Remitidos

Digmun: una reflexión desde lo personal

Cartel anunciador del Día Universal de la Infancia
photo_cameraCartel anunciador del Día Universal de la Infancia

Andrea es una joven que estudió Cooperación al Desarrollo y decidió hacer sus prácticas en Digmun. La motivación que la hizo llegar a Digmun fue su curiosidad por la realidad de Ceuta, una realidad que como ella dice ‘es una gran desconocida para la Península’. Se enamoró de Ceuta por su diversidad, y desde su llegada supo que su trabajo no había acabado en esas prácticas. Al finalizar, ha continuado colaborando con Digmun e interesándose por las personas con las que trabajamos día a día. 
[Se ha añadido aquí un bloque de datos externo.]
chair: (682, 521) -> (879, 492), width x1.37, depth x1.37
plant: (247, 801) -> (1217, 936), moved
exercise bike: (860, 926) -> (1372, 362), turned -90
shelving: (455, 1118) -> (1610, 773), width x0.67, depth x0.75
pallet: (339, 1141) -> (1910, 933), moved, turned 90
Para leer lo siguiente, primero, debemos retroceder. Quizás unos años. Quizás unas décadas. A cuando usted, cuando yo, íbamos al colegio. El colegio era, sin duda, un lugar de aprendizaje y crecimiento: descubríamos temas que no sabíamos que nos encantaban, aprendíamos a hablar nuevos idiomas, jugábamos con nuestra mente y nos hacía felices seguir conociendo más. Fue además, el lugar dónde conocimos a quienes serían referentes importantes en nuestras vidas; nuestros profesores. También, un espacio seguro para descubrir y compartir con esas personas a las que empezamos a llamar ‘amigos/as’.  Personas con las que vivimos grandes momentos y quizás, algunas de ellas aún forman parte de nuestra vida o las recordamos con cariño. Fue ahí, dónde se construyeron los cimientos de lo que en la adolescencia iría dando forma a nuestra personalidad, a lo que somos hoy en día. 
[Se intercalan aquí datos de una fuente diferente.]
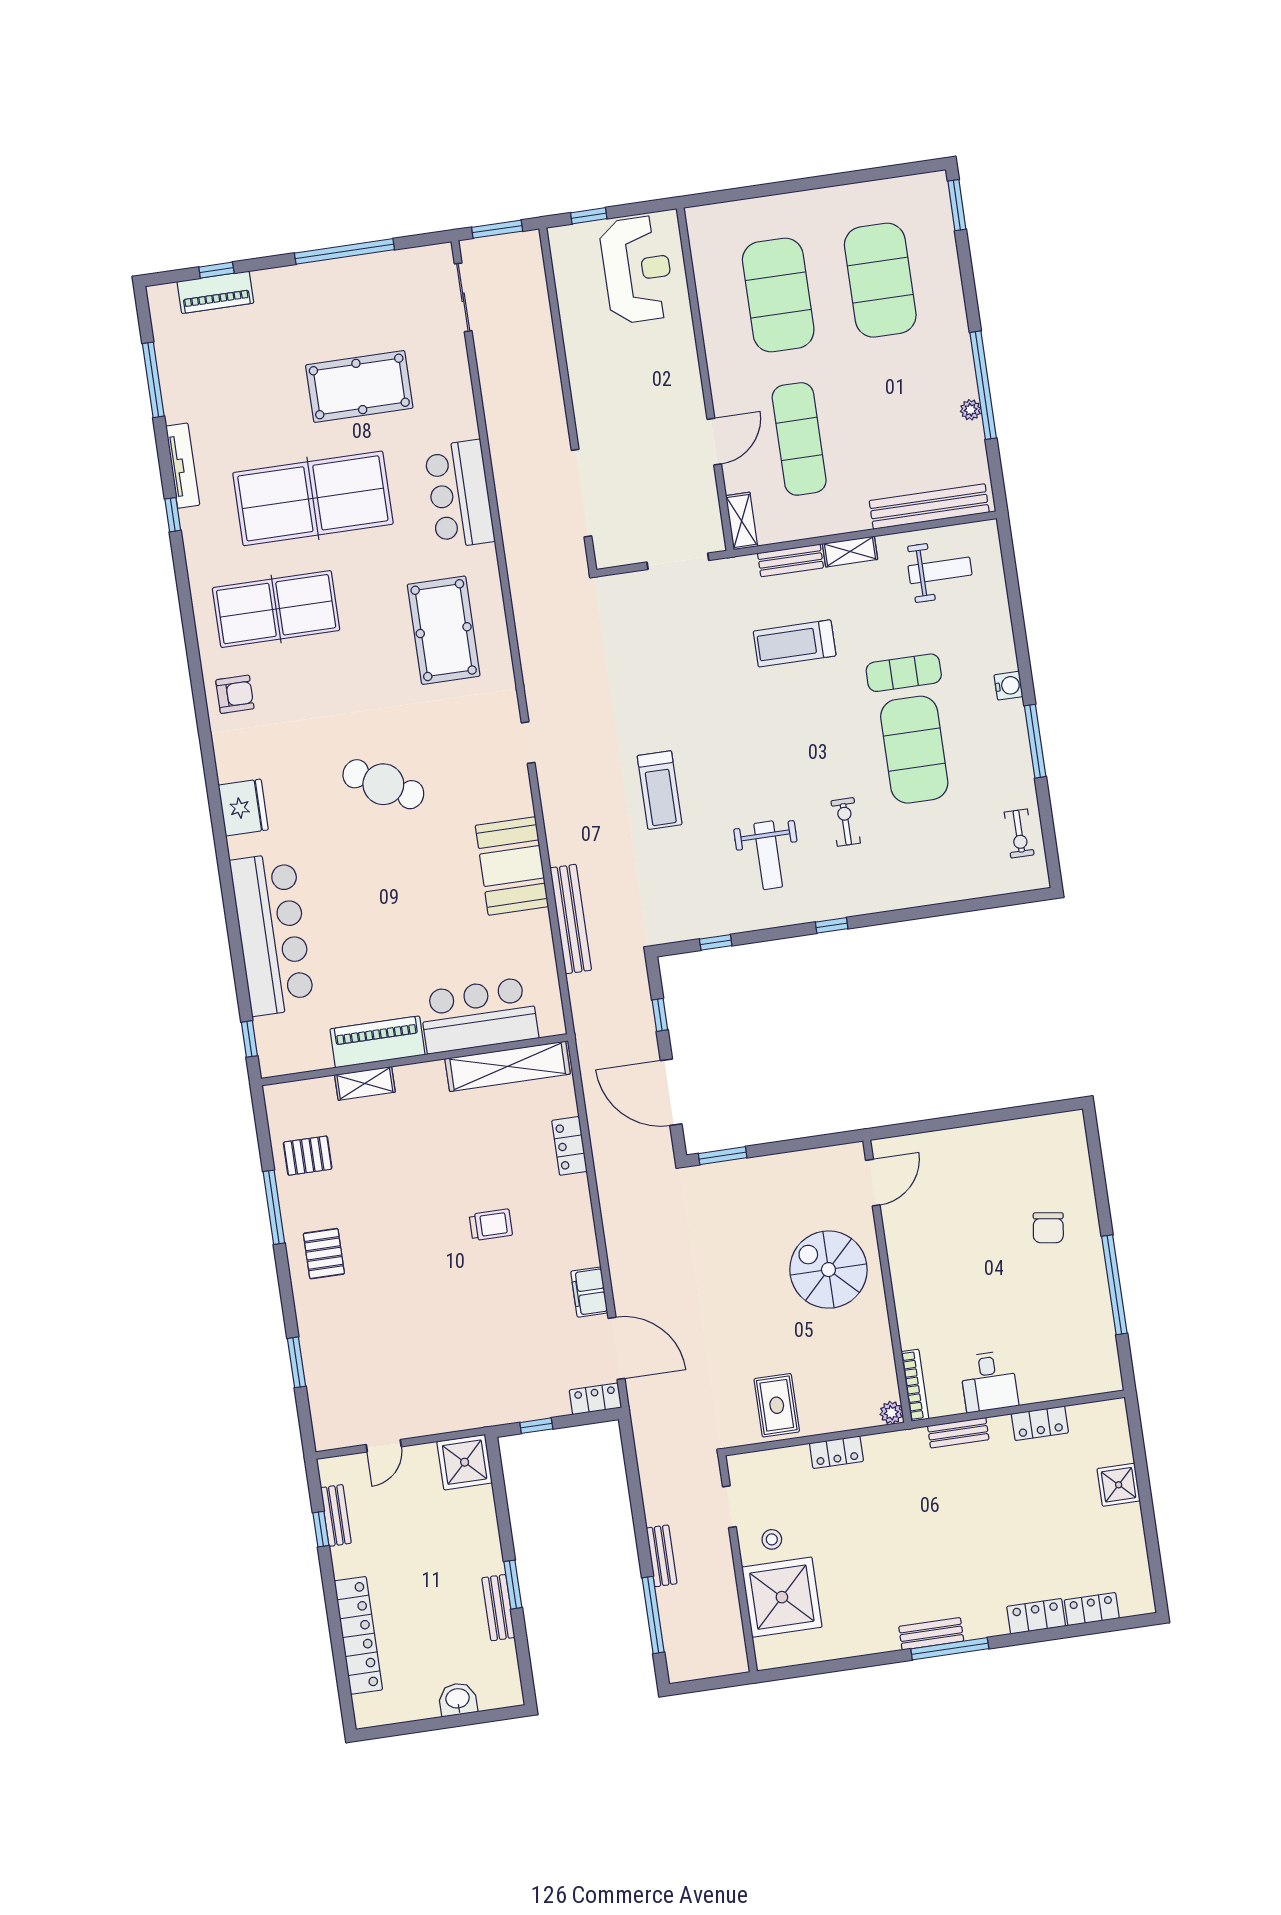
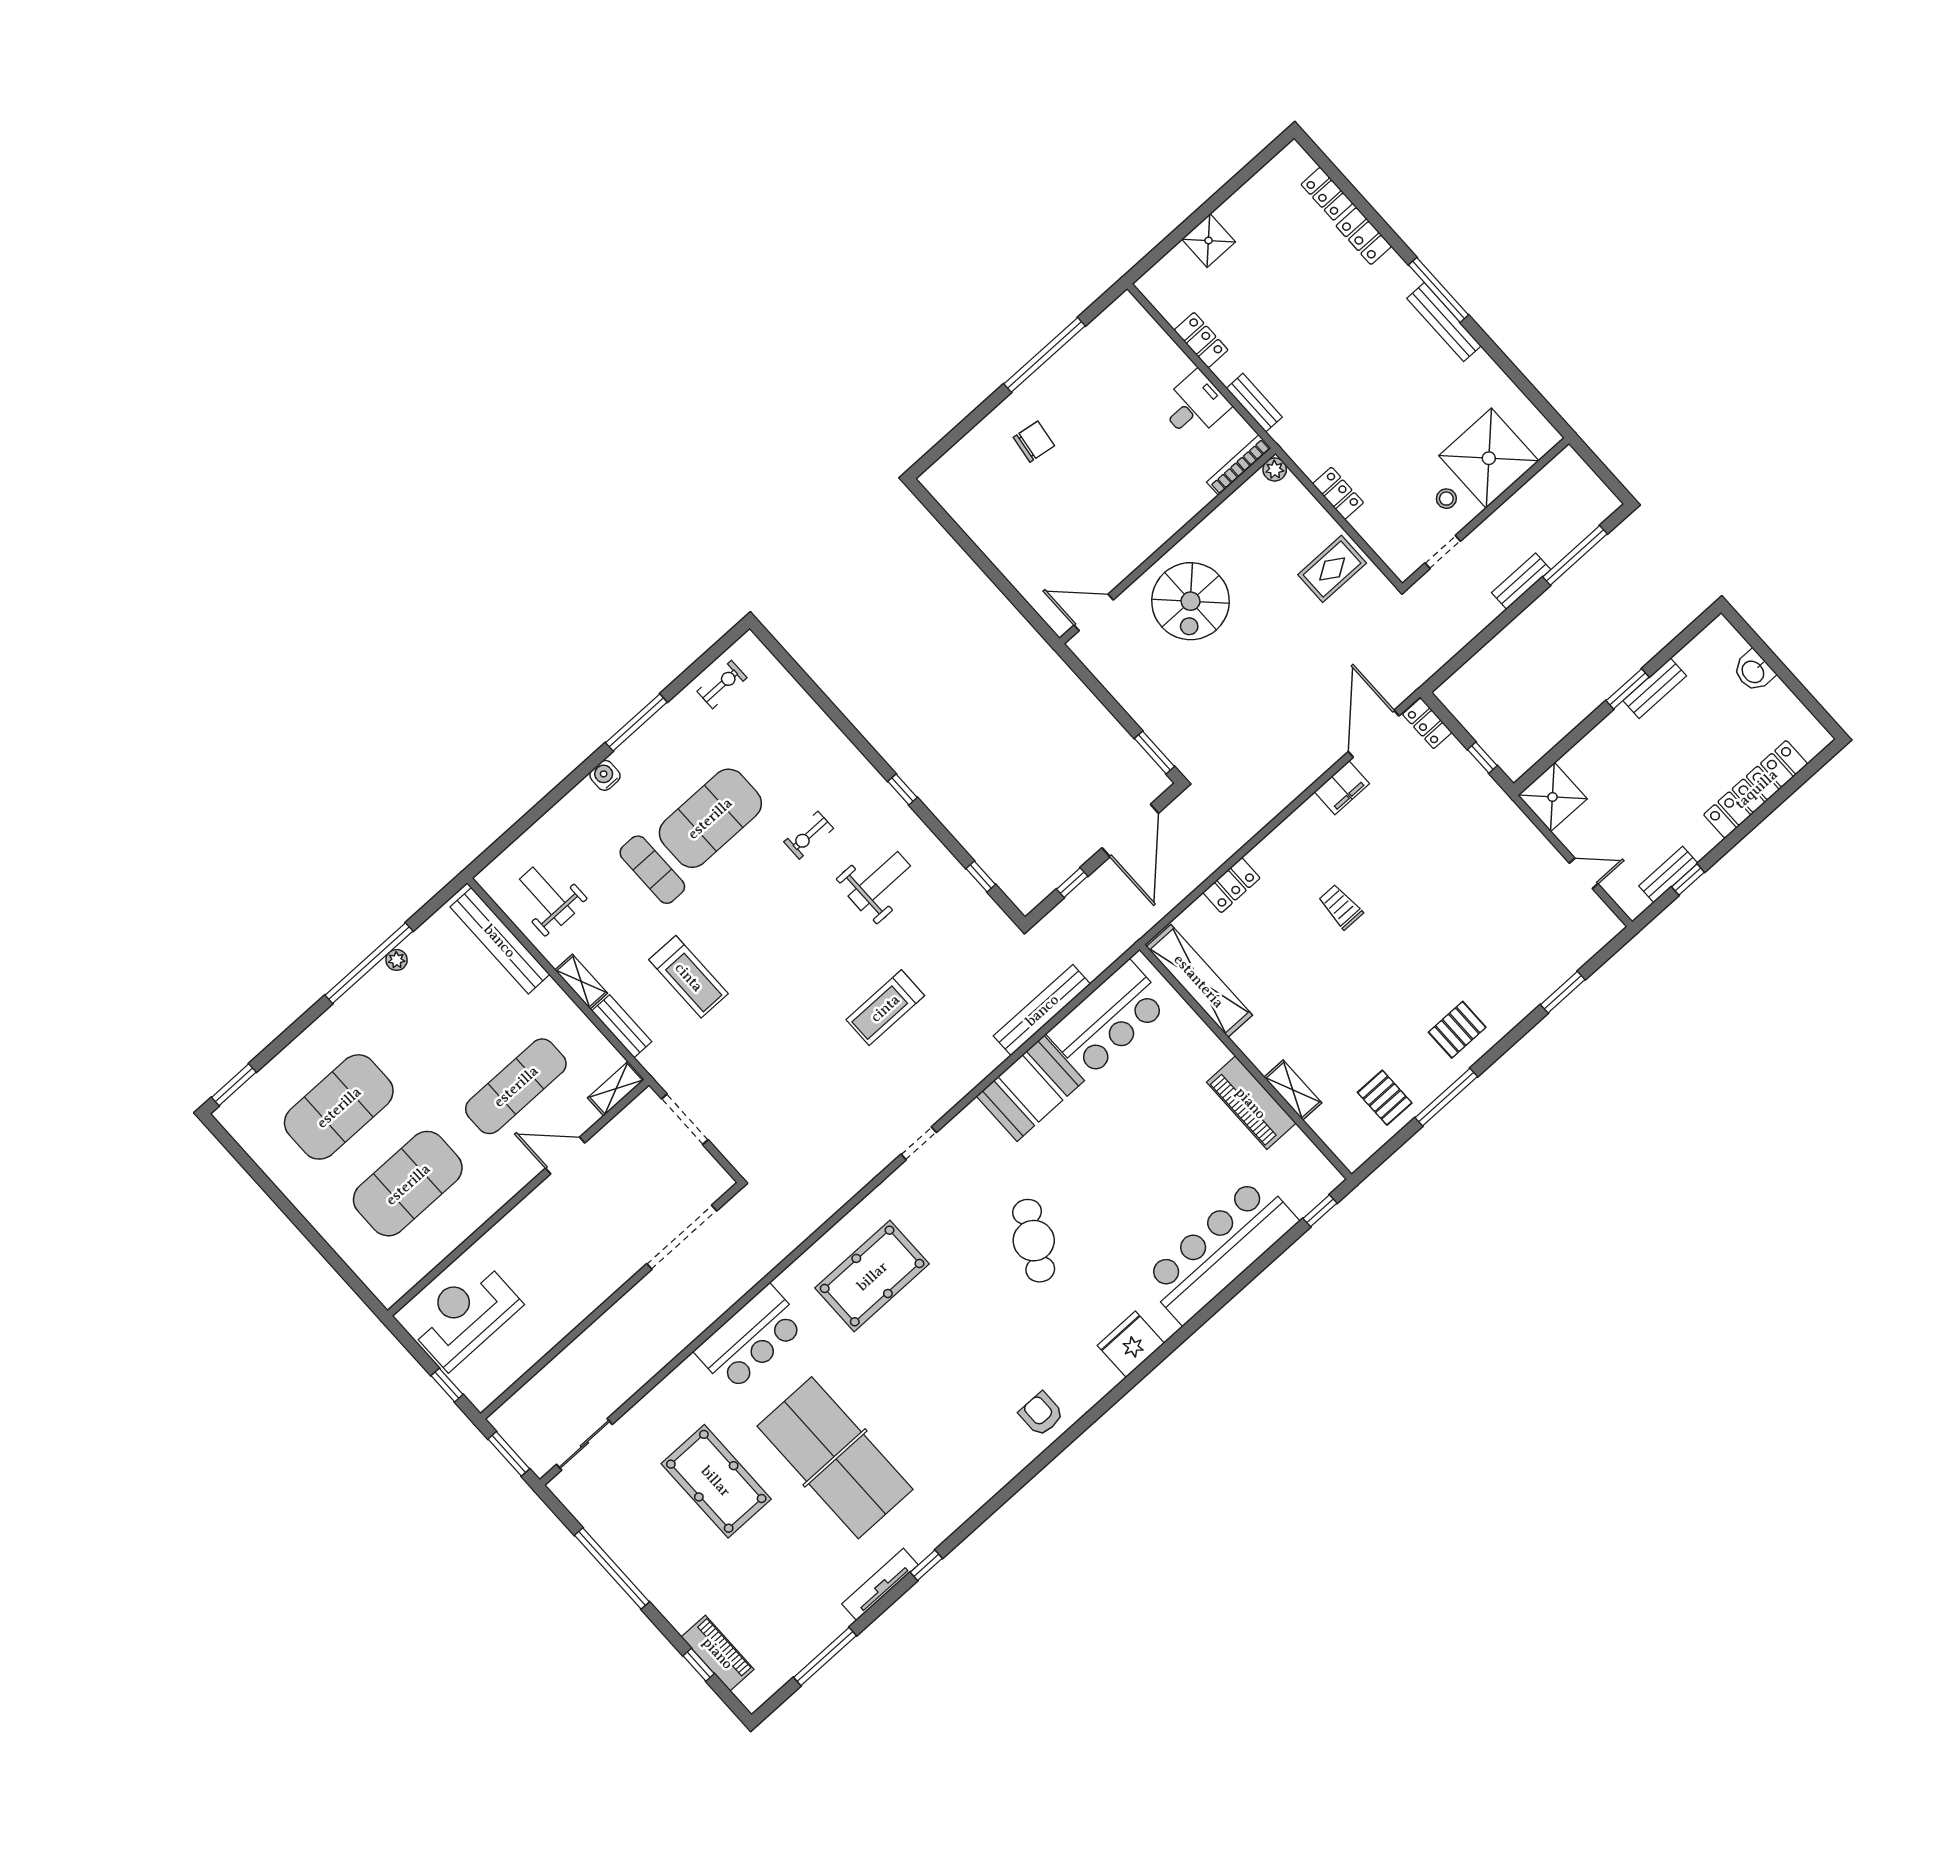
table tennis table: (276, 609) -> (948, 1427), removed
treadmill: (660, 790) -> (885, 1008), turned 180
bar counter: (479, 1015) -> (1108, 1019), moved, turned -90
bench: (931, 1634) -> (1444, 322), width x1.36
zxEn España, gracias a la educación pública, no tenemos que preocuparnos por nada. Ningún/a niño/a queda fuera de esta esfera de crecimiento, diversión y protección, tan importante para el posterior desarrollo en la etapa adulta. O, ¿quizás no es así? Desgraciadamente no, no lo es. Cada año, un total de unos 20 niños y niñas se inscriben a las listas de Digmun para poder recibir algún tipo de aprendizaje en las clases que ofrecen. ¿Que qué es Digmun? Bien, eso un poco más adelante.  
Año tras año, esos niños y niñas se dejan la piel en poder aprender todo lo que se les enseña, no faltar a las clases, sacar buenas notas y cumplir unos estándares. Peques de entre 6 y 14 años que se esfuerzan día tras día por encajar en el sistema educativo, un sistema educativo al que no se les permite el acceso. Después de tanto esfuerzo, no tienen nada asegurado. Año tras año, sus esfuerzos quedan supeditados a la buena fe del cargo político de turno que en ese momento dirija el Ministerio de Educación. Frustración, impotencia, llanto, tristeza, lloro, desilusión, desengaño. Sus ojos de pena e incomprensión hablan sin necesidad de articular palabra. ¿Cómo decirles a esos/as niños/as que su valor es infinito? ¿Qué son suficiente? ¿Qué el problema no es suyo sino que son temas burocráticos del Estado? Imposible.  
A toda esta situación de desamparo, pocas son las ONG que trabajan para niños/as que no están escolarizados/as y dan acompañamiento en todo el proceso previo de aprendizaje y el entramado burocrático laberíntico de después. Digmun, es una de ellas. Digmun nació en Ceuta en 2005. Desde sus inicios, trabaja por dar cobertura a todas esas personas que quedan al margen de las ayudas, a quienes todo lo público no 
llega: ni la educación. Digmun se enfrenta constantemente a la necesidad de buscar ayudas y apoyos para poder seguir trabajando, tejer redes con instituciones, otras ONGs, personas particulares que a título personal colaboran, ceden espacios, hacen donaciones, regalan su tiempo... Sin embargo, cada año parece más difícil la situación, Digmun encuentra más obstáculos y menos recursos. Muchas son las ONG que han sufrido hasta el punto de ver peligrar proyectos sumamente necesarios para Ceuta, España, Europa y el Mundo. Las políticas a todos los niveles afectan directamente la vida de estos niños y niñas y les abre la puerta a la educación. A ese colegio del que usted, del que yo, guardamos grandes recuerdos. Les abre la puerta, o no. En muchos casos las políticas que se llevan a cabo no les abre la puerta, se la cierra.  
Denegar la educación a un solo niño o niña es fracasar como sociedad, como humanidad. Es alimentar un juego en el que la educación, deja de ser un derecho y se convierte en un privilegio.